╭──

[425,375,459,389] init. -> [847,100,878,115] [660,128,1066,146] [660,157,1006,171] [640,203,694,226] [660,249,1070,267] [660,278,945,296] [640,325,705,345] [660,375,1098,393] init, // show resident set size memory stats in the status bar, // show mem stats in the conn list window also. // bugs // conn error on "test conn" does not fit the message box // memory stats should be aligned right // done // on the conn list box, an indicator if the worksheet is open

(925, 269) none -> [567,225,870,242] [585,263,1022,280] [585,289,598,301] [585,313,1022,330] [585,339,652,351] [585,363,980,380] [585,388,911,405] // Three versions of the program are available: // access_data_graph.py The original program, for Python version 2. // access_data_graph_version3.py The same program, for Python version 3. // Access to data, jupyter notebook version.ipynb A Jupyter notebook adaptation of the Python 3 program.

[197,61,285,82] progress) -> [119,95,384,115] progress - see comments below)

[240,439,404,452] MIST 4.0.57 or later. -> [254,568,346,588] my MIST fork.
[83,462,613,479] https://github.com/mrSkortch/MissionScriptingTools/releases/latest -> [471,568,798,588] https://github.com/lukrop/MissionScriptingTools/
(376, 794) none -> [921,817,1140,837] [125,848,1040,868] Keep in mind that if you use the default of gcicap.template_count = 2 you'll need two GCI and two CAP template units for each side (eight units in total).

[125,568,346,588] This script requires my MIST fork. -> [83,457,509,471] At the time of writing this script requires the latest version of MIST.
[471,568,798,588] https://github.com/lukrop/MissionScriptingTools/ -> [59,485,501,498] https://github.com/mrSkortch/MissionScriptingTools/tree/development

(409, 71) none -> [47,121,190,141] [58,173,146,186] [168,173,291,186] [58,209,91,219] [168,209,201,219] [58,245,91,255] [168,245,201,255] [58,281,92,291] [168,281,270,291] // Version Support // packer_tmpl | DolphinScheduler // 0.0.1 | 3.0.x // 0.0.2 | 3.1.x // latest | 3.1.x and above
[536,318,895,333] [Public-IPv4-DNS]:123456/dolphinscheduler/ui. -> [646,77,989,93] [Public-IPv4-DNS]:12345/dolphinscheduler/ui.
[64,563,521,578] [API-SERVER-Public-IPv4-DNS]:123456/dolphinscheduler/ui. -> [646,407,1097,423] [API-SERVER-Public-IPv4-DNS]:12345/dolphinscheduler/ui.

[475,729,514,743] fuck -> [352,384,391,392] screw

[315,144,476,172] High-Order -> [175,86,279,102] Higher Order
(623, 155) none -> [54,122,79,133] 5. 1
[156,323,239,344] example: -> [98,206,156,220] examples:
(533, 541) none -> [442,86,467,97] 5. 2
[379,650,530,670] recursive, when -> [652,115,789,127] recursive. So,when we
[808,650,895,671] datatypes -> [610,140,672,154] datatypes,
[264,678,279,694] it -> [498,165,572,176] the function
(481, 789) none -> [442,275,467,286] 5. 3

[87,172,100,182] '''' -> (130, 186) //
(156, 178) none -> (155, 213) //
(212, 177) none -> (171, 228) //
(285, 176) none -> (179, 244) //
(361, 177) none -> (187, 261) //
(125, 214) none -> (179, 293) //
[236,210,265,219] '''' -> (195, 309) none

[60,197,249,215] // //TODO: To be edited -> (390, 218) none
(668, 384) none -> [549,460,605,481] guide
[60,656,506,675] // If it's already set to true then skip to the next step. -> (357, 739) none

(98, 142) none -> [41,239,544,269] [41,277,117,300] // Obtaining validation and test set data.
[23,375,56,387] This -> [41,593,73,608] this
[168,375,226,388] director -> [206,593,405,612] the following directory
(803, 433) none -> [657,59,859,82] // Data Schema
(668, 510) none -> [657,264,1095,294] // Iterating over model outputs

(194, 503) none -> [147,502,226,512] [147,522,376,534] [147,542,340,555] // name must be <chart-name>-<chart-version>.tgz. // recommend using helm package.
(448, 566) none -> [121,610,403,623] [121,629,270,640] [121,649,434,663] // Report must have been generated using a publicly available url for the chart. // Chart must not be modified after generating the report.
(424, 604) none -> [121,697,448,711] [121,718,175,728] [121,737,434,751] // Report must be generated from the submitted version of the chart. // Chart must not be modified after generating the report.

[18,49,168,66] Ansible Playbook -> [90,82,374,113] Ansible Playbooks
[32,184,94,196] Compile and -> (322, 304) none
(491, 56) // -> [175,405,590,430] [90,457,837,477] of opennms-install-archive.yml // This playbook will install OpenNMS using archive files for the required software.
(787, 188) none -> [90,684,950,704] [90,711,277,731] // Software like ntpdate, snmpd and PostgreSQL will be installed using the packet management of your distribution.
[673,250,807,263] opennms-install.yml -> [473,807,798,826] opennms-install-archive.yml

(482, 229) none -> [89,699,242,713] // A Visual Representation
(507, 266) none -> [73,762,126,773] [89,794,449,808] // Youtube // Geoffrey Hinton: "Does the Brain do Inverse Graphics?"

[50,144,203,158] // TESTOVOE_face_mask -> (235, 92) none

╰──

Reproduce the entries exactly, each one as given.

OUTPUT FOR THIS EXERCISE:
[425,375,459,389] init. -> [847,100,878,115] [660,128,1066,146] [660,157,1006,171] [640,203,694,226] [660,249,1070,267] [660,278,945,296] [640,325,705,345] [660,375,1098,393] init, // show resident set size memory stats in the status bar, // show mem stats in the conn list window also. // bugs // conn error on "test conn" does not fit the message box // memory stats should be aligned right // done // on the conn list box, an indicator if the worksheet is open

(925, 269) none -> [567,225,870,242] [585,263,1022,280] [585,289,598,301] [585,313,1022,330] [585,339,652,351] [585,363,980,380] [585,388,911,405] // Three versions of the program are available: // access_data_graph.py The original program, for Python version 2. // access_data_graph_version3.py The same program, for Python version 3. // Access to data, jupyter notebook version.ipynb A Jupyter notebook adaptation of the Python 3 program.

[197,61,285,82] progress) -> [119,95,384,115] progress - see comments below)

[240,439,404,452] MIST 4.0.57 or later. -> [254,568,346,588] my MIST fork.
[83,462,613,479] https://github.com/mrSkortch/MissionScriptingTools/releases/latest -> [471,568,798,588] https://github.com/lukrop/MissionScriptingTools/
(376, 794) none -> [921,817,1140,837] [125,848,1040,868] Keep in mind that if you use the default of gcicap.template_count = 2 you'll need two GCI and two CAP template units for each side (eight units in total).

[125,568,346,588] This script requires my MIST fork. -> [83,457,509,471] At the time of writing this script requires the latest version of MIST.
[471,568,798,588] https://github.com/lukrop/MissionScriptingTools/ -> [59,485,501,498] https://github.com/mrSkortch/MissionScriptingTools/tree/development

(409, 71) none -> [47,121,190,141] [58,173,146,186] [168,173,291,186] [58,209,91,219] [168,209,201,219] [58,245,91,255] [168,245,201,255] [58,281,92,291] [168,281,270,291] // Version Support // packer_tmpl | DolphinScheduler // 0.0.1 | 3.0.x // 0.0.2 | 3.1.x // latest | 3.1.x and above
[536,318,895,333] [Public-IPv4-DNS]:123456/dolphinscheduler/ui. -> [646,77,989,93] [Public-IPv4-DNS]:12345/dolphinscheduler/ui.
[64,563,521,578] [API-SERVER-Public-IPv4-DNS]:123456/dolphinscheduler/ui. -> [646,407,1097,423] [API-SERVER-Public-IPv4-DNS]:12345/dolphinscheduler/ui.

[475,729,514,743] fuck -> [352,384,391,392] screw

[315,144,476,172] High-Order -> [175,86,279,102] Higher Order
(623, 155) none -> [54,122,79,133] 5. 1
[156,323,239,344] example: -> [98,206,156,220] examples:
(533, 541) none -> [442,86,467,97] 5. 2
[379,650,530,670] recursive, when -> [652,115,789,127] recursive. So,when we
[808,650,895,671] datatypes -> [610,140,672,154] datatypes,
[264,678,279,694] it -> [498,165,572,176] the function
(481, 789) none -> [442,275,467,286] 5. 3

[87,172,100,182] '''' -> (130, 186) //
(156, 178) none -> (155, 213) //
(212, 177) none -> (171, 228) //
(285, 176) none -> (179, 244) //
(361, 177) none -> (187, 261) //
(125, 214) none -> (179, 293) //
[236,210,265,219] '''' -> (195, 309) none

[60,197,249,215] // //TODO: To be edited -> (390, 218) none
(668, 384) none -> [549,460,605,481] guide
[60,656,506,675] // If it's already set to true then skip to the next step. -> (357, 739) none

(98, 142) none -> [41,239,544,269] [41,277,117,300] // Obtaining validation and test set data.
[23,375,56,387] This -> [41,593,73,608] this
[168,375,226,388] director -> [206,593,405,612] the following directory
(803, 433) none -> [657,59,859,82] // Data Schema
(668, 510) none -> [657,264,1095,294] // Iterating over model outputs

(194, 503) none -> [147,502,226,512] [147,522,376,534] [147,542,340,555] // name must be <chart-name>-<chart-version>.tgz. // recommend using helm package.
(448, 566) none -> [121,610,403,623] [121,629,270,640] [121,649,434,663] // Report must have been generated using a publicly available url for the chart. // Chart must not be modified after generating the report.
(424, 604) none -> [121,697,448,711] [121,718,175,728] [121,737,434,751] // Report must be generated from the submitted version of the chart. // Chart must not be modified after generating the report.

[18,49,168,66] Ansible Playbook -> [90,82,374,113] Ansible Playbooks
[32,184,94,196] Compile and -> (322, 304) none
(491, 56) // -> [175,405,590,430] [90,457,837,477] of opennms-install-archive.yml // This playbook will install OpenNMS using archive files for the required software.
(787, 188) none -> [90,684,950,704] [90,711,277,731] // Software like ntpdate, snmpd and PostgreSQL will be installed using the packet management of your distribution.
[673,250,807,263] opennms-install.yml -> [473,807,798,826] opennms-install-archive.yml

(482, 229) none -> [89,699,242,713] // A Visual Representation
(507, 266) none -> [73,762,126,773] [89,794,449,808] // Youtube // Geoffrey Hinton: "Does the Brain do Inverse Graphics?"

[50,144,203,158] // TESTOVOE_face_mask -> (235, 92) none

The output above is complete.